Tool Time: Measurement of External Libraries with Score-P

Thursday, February 6, 2020

Very often scientific applications are using third-party libraries, e.g. MKL, FFTW, PETSc, HDF5 etc, for basic functions. Such libraries usually allow to simplify implementation and make the application faster due to fine tuning to currently used compilers and CPUs. We usually consider those libraries a black box and assume that the implementation is good enough for the user’s needs. Also, since in most cases using optimized external libraries is preferred over re-implementing basic functions, it is also nothing we want to discourage. However when external libraries are used extensively the user might need to know how much time the application spends in external library calls to understand the behavior of his application. Here we want to show how this can be done for Score-P.

If we use following simple example using the FFTW library:

#include <stdlib.h>
#include <time.h>
#include <fftw3.h>

int main( void ) {
   srand( time( NULL ) );
   int N = 10000;
   fftw_complex *in, *out;
   fftw_plan my_plan;

   in = ( fftw_complex* ) fftw_malloc( sizeof( fftw_complex ) * N );
   out = ( fftw_complex* ) fftw_malloc( sizeof( fftw_complex ) *N );
   for (int i=0;i<N;i++) {
      in[i][0] = rand() / RAND_MAX;
      in[i][1] = rand() / RAND_MAX;
   }
   my_plan = fftw_plan_dft_1d( N, in, out, FFTW_FORWARD,
                               FFTW_ESTIMATE );
   fftw_execute( my_plan );
   fftw_destroy_plan( my_plan );
   fftw_free( in );
   fftw_free( out );

   return 0;
}

Instrumenting and running it with Score-P

% scorep icc libwrap_example.c \
         -I<path-to-fftw-include-directory> \
         -L<path-to-fftw-lib-directory> \
         -lfftw3 -o libwrap_example_nowrap

we will see following in the CUBE browser:

As we can see there are no library calls in the call tree and all the execution time is attributed to ‘main’.

To separate them we have three potential solutions:

  • Manual instrumentation.
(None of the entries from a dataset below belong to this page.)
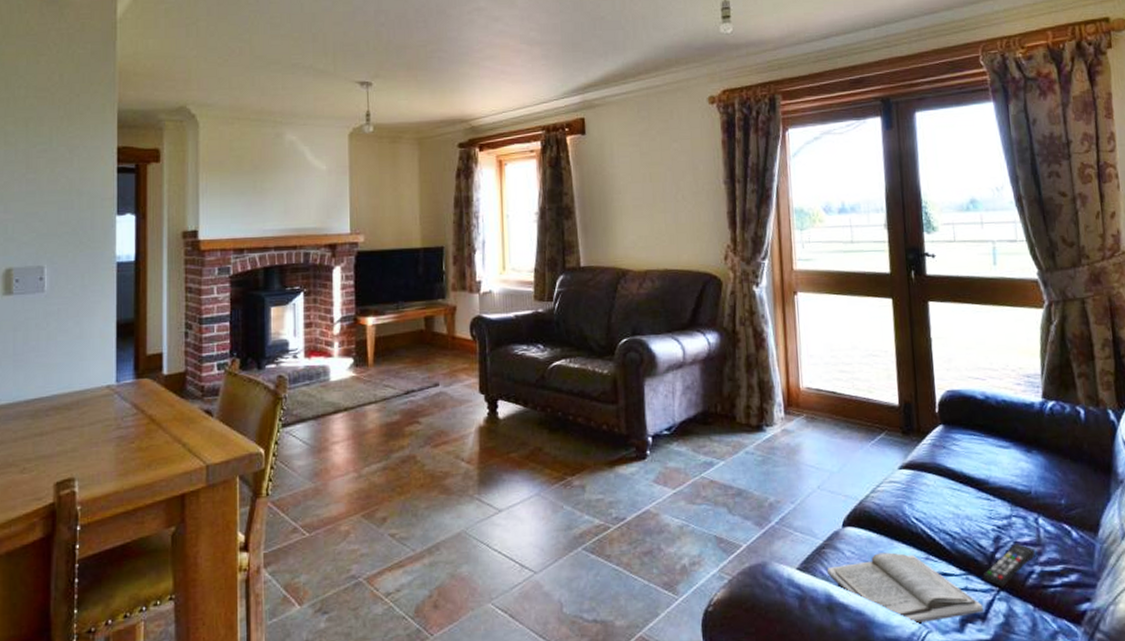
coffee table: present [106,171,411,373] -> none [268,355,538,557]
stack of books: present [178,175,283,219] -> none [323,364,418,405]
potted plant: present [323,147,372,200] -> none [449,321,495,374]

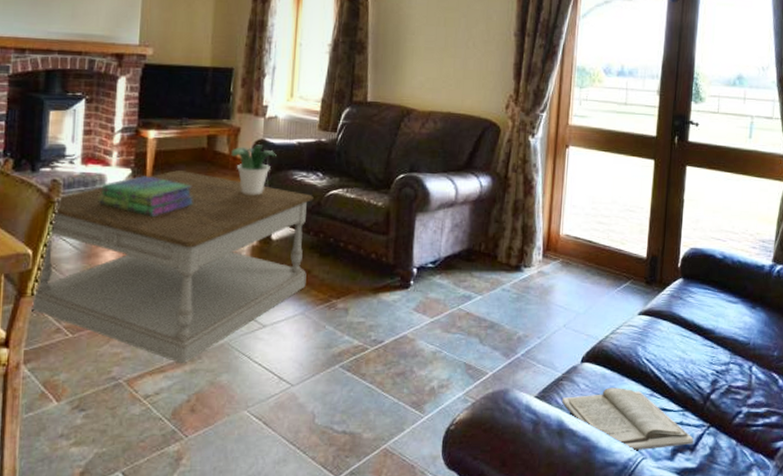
coffee table: none [268,355,538,557] -> present [32,170,314,364]
stack of books: none [323,364,418,405] -> present [97,176,195,216]
potted plant: none [449,321,495,374] -> present [231,144,277,194]
remote control: present [983,543,1036,587] -> none [697,386,746,424]

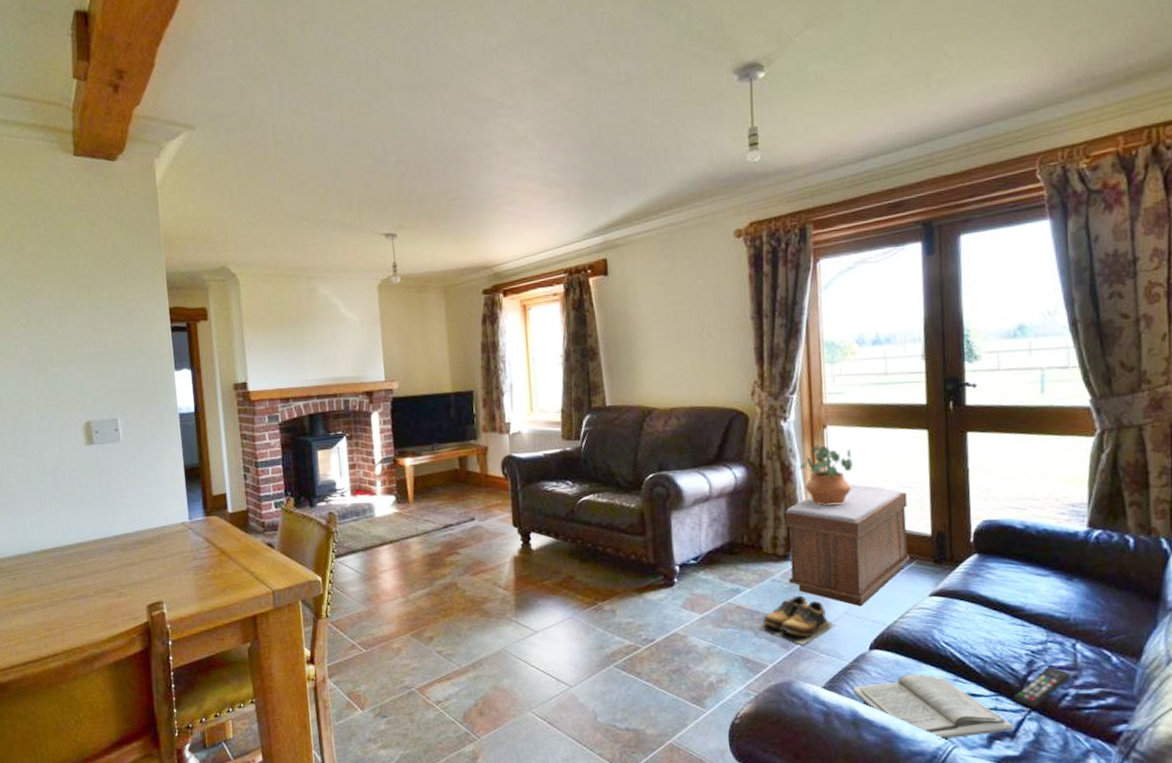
coffee table: present [32,170,314,364] -> none [328,492,571,672]
stack of books: present [97,176,195,216] -> none [369,501,455,538]
potted plant: present [231,144,277,194] -> none [482,460,525,509]
shoes: none [482,306,555,355] -> present [757,595,837,645]
bench: none [518,204,630,321] -> present [785,484,911,607]
potted plant: none [540,162,587,222] -> present [799,444,853,506]
remote control: none [697,386,746,424] -> present [1013,667,1072,708]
In this case the user manually wraps library calls in the source code.
    • Advantages
      • Great flexibility for the developer, i.e. which function’s calls to wrap, at which granularity
      • Quick solution for application with only a small number of external library calls
    • Disadvantages
      • Does not provide internals of the library’s function calls
      • Provides no information about internal OpenMP parallelization, e.g. if OpenMP threads were used internally, as Score-P is using source-code instrumentation to capture OpenMP events. [This can change in the future once Score-P is adapted to use the new OpenMP 5.0 OMPT measurement interface.]
      • Requires knowledge of application
      • Requires some coding work
  • Full instrumentation of the library. Typically automatic compiler instrumentation will be sufficient.
    • Advantages
      • Provides complete internals of the library
      • Provides information about internal parallelization
    • Disadvantages
      • Not applicable for external libraries where source code is not available
      • Can be too detailed and potentially requires filtering
      • Requires additional installation of library which cannot be used in production due to instrumentation overhead
      • Can be time consuming
  • Library wrapping mechanism. This is relatively new feature of Score-P (provided starting with version 4.0) which allows semi-automatic instrumentation of library calls.
    • Advantages
      • Configurable, i.e. can provide public and internal calls
      • Can also be applied to external libraries where source code is not available
      • Score-P can switch its measurement on/off at link time
      • Can to some extent be reused for future installations
    • Disadvantages
      • Provides no information about internal OpenMP parallelization, e.g. if OpenMP threads were used internally
      • Preparation can be time consuming
      • To enable it we need a LLVM compiler infrastructure, i.e. "llvm-config", and "libclang" and its developer packages during configuration

As full or manual instrumentation are known and straightforward we are going to concentrate on the new library wrapping mechanism. Detailed instructions on how to create and install the FFTW3 wrapper library are described in this article. Further information can be found in the Score-P documentation.

Once we installed the FFTW wrapper library in the Score-P installation, we can use it for instrumentation via the scorep option "--libwrap=<libname>":

% scorep --libwrap=fftw3 icc libwrap_example.c \
         -I<path-to-fftw-include-directory> \
         -L<path-to-fftw-lib-directory> \
         -lfftw3 -o libwrap_example_wrap

On the picture below we can see results of library wrapping of aforementioned example.

Now we can see that most of the time was spent in "fftw-execute" call. And if necessary we can adjust/tune library calls. The Time metric in the Metric tree now contains a subdivision for wrapped libraries, which allows for more complex codes to separate time spent in user code and external libraries. As the external libraries can be a given dependency the user has no influence over, it also provides an option to focus analysis and optimization efforts on the code they can change.